During a budget year with some financial constraints, lawmakers and the governor were looking for ways to repurpose existing programs, rather than establish new ones, to ensure the state’s investments are being used or accessed to their full potential.
Rodriguez said that VDH views the transfer of the nursing incentive programs to VHWDA as a “key strategy to improving service delivery and reducing many steps administrating these programs currently require.”
She added that the transfer will allow her agency to “refocus on the Virginia State Loan Repayment Program, Virginia Behavioral Health Loan Repayment Program, and the various federal visa waiver programs available to international clinicians committed to practicing in regions of the Commonwealth where health professional shortage areas exist.”

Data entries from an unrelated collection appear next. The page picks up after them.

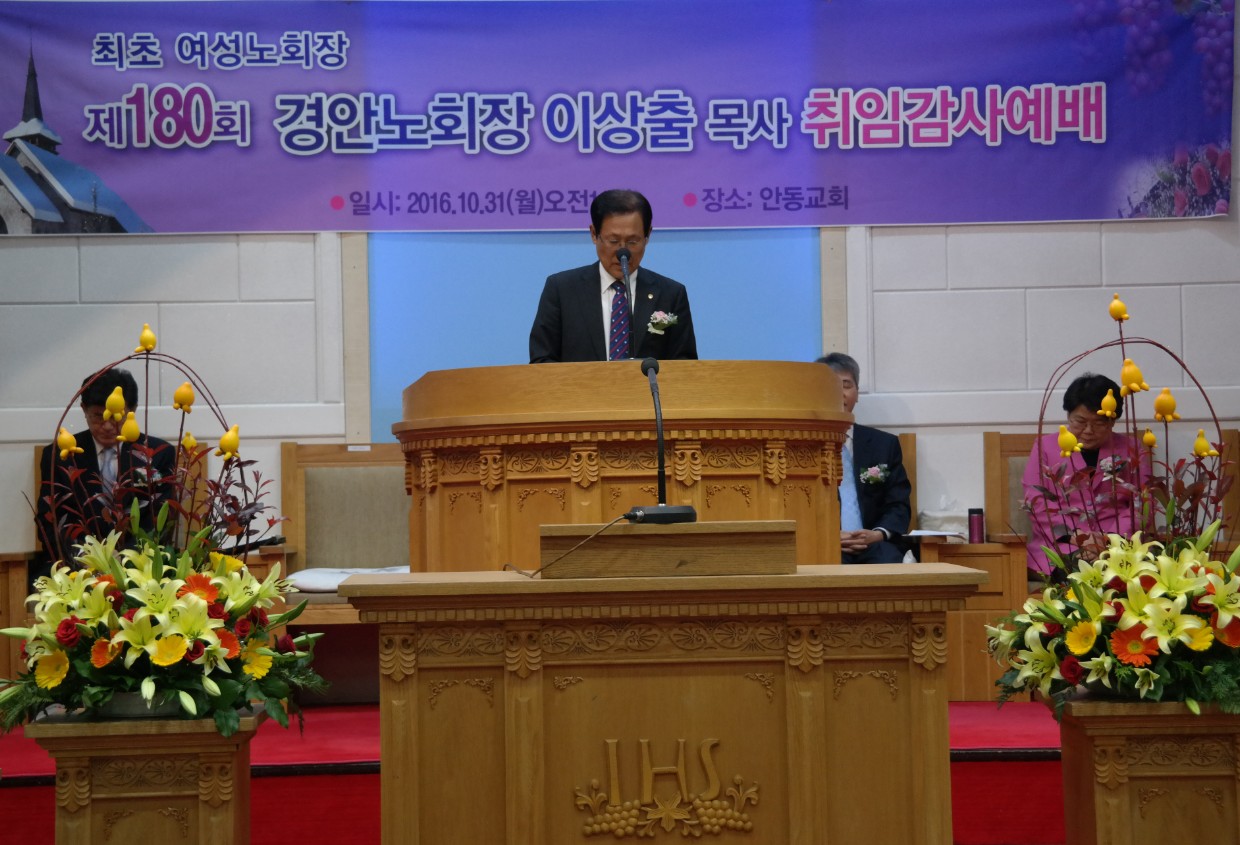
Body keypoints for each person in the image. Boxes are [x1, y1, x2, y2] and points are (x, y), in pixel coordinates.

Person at [529, 189, 698, 363]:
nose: (622, 252)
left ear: (648, 235)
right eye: (613, 241)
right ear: (594, 234)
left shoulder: (670, 294)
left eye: (633, 241)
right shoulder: (561, 290)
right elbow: (542, 361)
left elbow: (685, 365)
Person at [34, 367, 176, 569]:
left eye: (116, 416)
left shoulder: (158, 453)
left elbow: (162, 517)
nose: (108, 426)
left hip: (141, 565)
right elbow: (50, 520)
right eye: (98, 416)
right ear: (84, 409)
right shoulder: (60, 455)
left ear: (133, 410)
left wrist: (128, 558)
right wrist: (85, 558)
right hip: (77, 566)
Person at [1022, 372, 1146, 575]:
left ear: (1113, 421)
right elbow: (1036, 501)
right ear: (1068, 416)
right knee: (1078, 573)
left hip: (1118, 545)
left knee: (1123, 574)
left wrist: (1107, 539)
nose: (1088, 430)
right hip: (1063, 545)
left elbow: (1143, 502)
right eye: (1080, 421)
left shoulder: (1132, 448)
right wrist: (1080, 538)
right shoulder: (1045, 446)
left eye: (1099, 423)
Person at [819, 353, 912, 564]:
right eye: (830, 386)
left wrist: (877, 534)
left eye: (846, 385)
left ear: (857, 393)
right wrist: (829, 536)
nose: (839, 393)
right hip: (825, 543)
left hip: (874, 543)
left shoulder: (884, 445)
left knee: (889, 562)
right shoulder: (801, 447)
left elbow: (898, 503)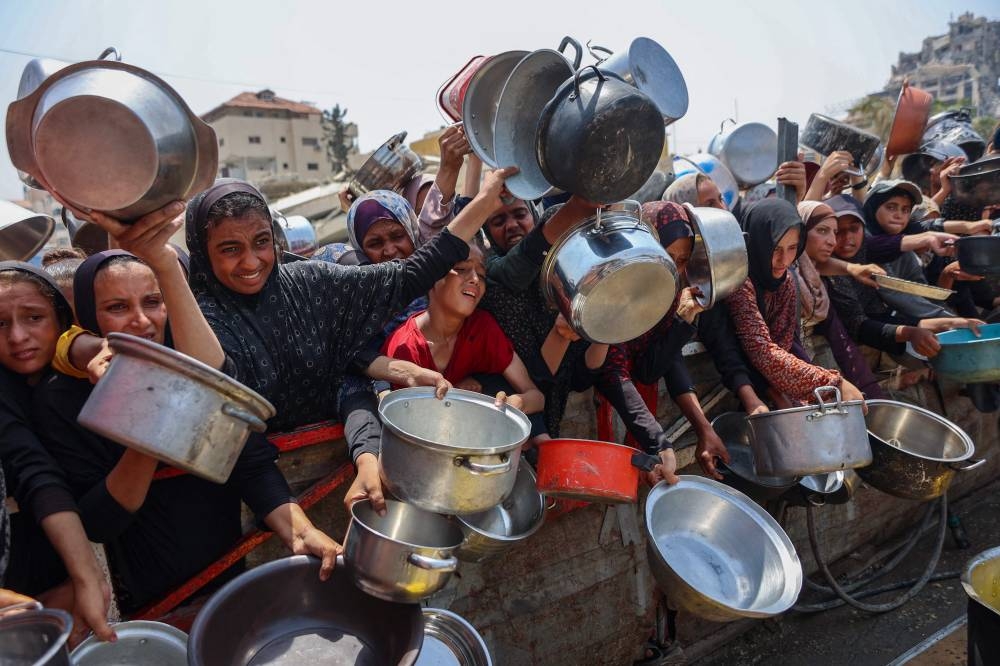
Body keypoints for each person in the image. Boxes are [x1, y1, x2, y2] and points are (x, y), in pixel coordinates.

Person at [32, 205, 340, 612]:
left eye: (154, 301)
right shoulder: (62, 397)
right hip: (155, 601)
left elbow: (249, 461)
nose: (141, 321)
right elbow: (99, 521)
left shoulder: (197, 366)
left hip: (229, 576)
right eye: (117, 307)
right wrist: (148, 426)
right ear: (89, 316)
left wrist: (300, 531)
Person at [595, 202, 759, 484]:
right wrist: (661, 443)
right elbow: (613, 369)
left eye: (682, 260)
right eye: (665, 255)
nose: (672, 268)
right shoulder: (617, 286)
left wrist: (682, 321)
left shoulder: (673, 295)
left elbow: (656, 367)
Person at [0, 262, 115, 641]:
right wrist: (87, 575)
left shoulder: (74, 375)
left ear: (61, 319)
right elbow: (33, 468)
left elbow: (77, 345)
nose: (17, 336)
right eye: (0, 324)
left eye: (34, 317)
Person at [382, 241, 547, 437]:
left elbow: (536, 396)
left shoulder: (482, 327)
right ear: (430, 278)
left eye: (482, 274)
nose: (476, 279)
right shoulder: (403, 348)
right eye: (461, 269)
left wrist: (515, 404)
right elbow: (404, 429)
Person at [477, 194, 610, 437]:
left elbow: (581, 377)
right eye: (498, 221)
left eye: (520, 214)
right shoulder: (493, 284)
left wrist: (606, 323)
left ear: (535, 217)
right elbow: (536, 379)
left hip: (555, 416)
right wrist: (562, 333)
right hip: (504, 418)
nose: (511, 225)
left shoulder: (568, 275)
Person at [724, 199, 867, 407]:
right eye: (775, 249)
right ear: (756, 242)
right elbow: (761, 350)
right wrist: (831, 383)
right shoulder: (738, 282)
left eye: (792, 248)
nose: (784, 260)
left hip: (771, 386)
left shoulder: (785, 282)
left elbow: (783, 342)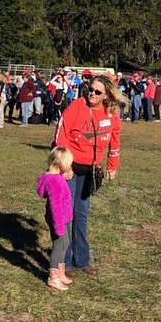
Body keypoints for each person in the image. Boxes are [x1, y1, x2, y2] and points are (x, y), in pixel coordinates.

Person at [54, 73, 124, 276]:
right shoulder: (76, 106)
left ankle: (81, 261)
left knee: (81, 215)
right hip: (70, 169)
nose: (91, 93)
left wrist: (112, 165)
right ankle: (64, 263)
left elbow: (115, 140)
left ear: (106, 95)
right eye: (89, 89)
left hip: (90, 172)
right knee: (66, 215)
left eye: (97, 92)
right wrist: (64, 164)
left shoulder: (111, 113)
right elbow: (61, 134)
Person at [36, 146, 75, 292]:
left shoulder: (57, 178)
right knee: (58, 247)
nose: (70, 167)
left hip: (63, 219)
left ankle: (61, 272)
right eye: (68, 164)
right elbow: (55, 206)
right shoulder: (55, 182)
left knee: (65, 244)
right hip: (58, 221)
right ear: (60, 165)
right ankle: (53, 277)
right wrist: (58, 226)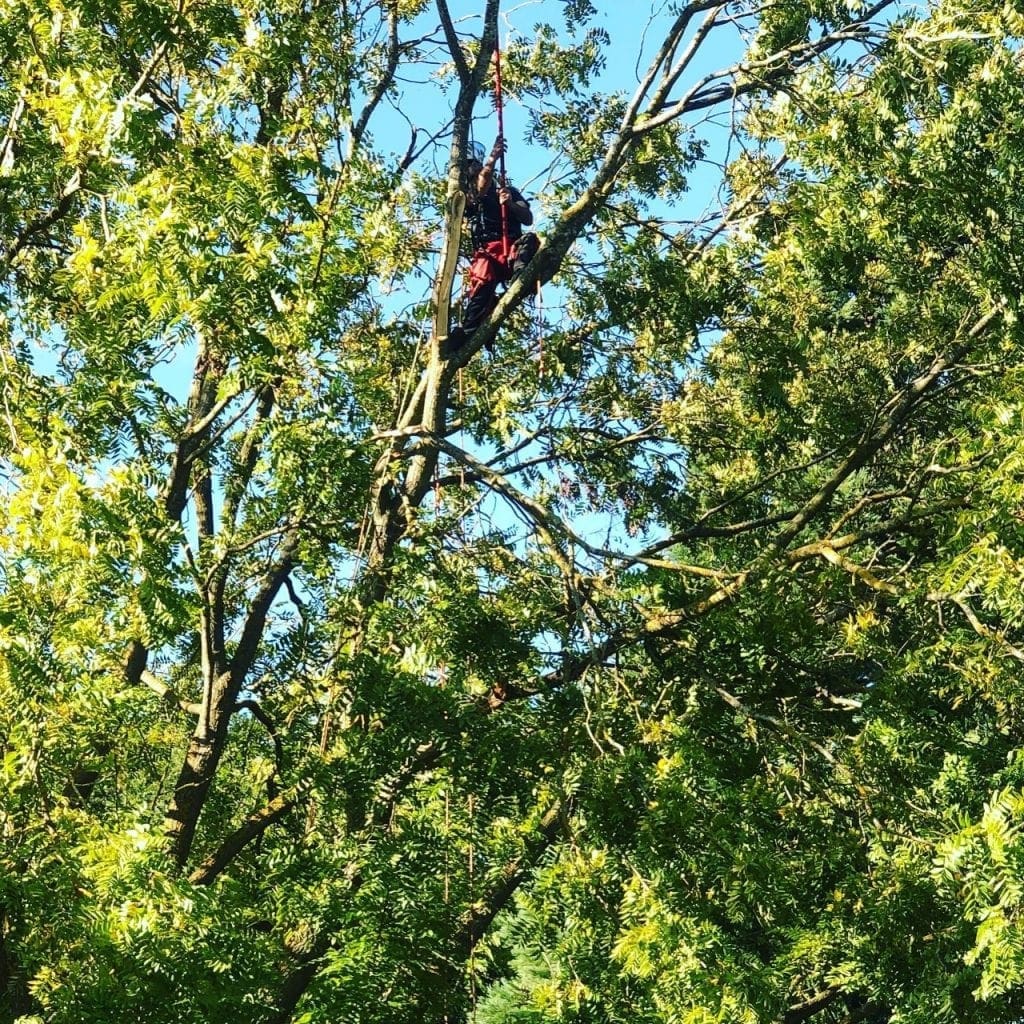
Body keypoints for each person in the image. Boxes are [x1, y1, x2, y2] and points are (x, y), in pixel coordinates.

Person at [446, 136, 539, 350]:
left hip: (511, 249)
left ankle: (520, 279)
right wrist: (492, 158)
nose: (473, 169)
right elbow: (482, 183)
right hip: (487, 252)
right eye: (469, 166)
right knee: (481, 285)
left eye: (474, 165)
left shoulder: (507, 191)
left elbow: (527, 218)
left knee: (530, 240)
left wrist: (510, 204)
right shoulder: (469, 196)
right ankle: (468, 332)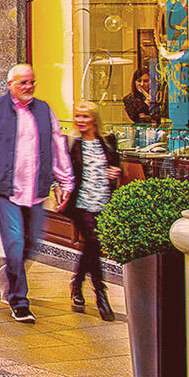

Downey said he hopes, as the scholarship programs become more advertised and more accessible, that all of the money allocated will be used each year and that it will lead to the strengthening of the healthcare workforce, especially in rural communities.
“It’s not necessarily going to happen overnight,” he added.
The industry is still feeling the effects of the COVID-19 pandemic, which brought significant instability to the healthcare workforce as providers sought to leave the profession.
“When COVID hit, we lost a lot of experienced people,” Downey said. “We’re still feeling that, maybe not so much in outpatient practice but certainly nursing.”
The pandemic aside, Downey argued that healthcare is an industry with a higher level of job security.
Dr. Yvette Dorsey, director of the Virginia Nursing Workforce Center at Virginia Health Workforce Development Authority, said that increasing the efficacy of the state scholarship programs has become more important to bolstering the workforce following recent moves by the federal government.
The federal Department of Education removed graduate nursing degrees from its “professional degree” definition for student loan purposes in late 2025.
“It minimizes the number of dollars they will have access to from a financial aid perspective,” Dorsey said.
“Regardless of how these programs have been used in the past in Virginia, this is a new day for us to be able to stretch every dollar that much further to ensure the students have access to support for their educational and training opportunities,” said Julia Billingsley, director of policy for the Virginia Health Workforce Development Authority.
Billingsley said that the state budget had to be passed by the General Assembly and signed by the governor before she could discuss the amount of money appropriated for the programs, or their funding structure.
Details regarding who qualifies for the state scholarship programs, how often they qualify and what the award amounts will be will be posted ahead of each application cycle. The legislation called on VHWDA to rewrite the regulations around those awards. The legislation will go into effect on July 1, if a budget has been passed and signed by then.